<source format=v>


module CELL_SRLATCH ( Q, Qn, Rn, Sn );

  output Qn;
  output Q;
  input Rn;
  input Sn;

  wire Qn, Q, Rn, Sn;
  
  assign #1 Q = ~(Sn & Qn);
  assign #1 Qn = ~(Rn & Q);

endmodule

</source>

---

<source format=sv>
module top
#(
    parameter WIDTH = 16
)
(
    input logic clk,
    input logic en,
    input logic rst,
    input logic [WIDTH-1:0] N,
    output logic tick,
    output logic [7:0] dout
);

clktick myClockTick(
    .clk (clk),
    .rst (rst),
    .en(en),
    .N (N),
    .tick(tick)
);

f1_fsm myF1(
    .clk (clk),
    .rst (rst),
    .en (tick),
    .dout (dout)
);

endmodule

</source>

### About this exercise:
Where a line of the data holds "input", show that line.

### Exercise result:
  input Rn;
  input Sn;
    input logic clk,
    input logic en,
    input logic rst,
    input logic [WIDTH-1:0] N,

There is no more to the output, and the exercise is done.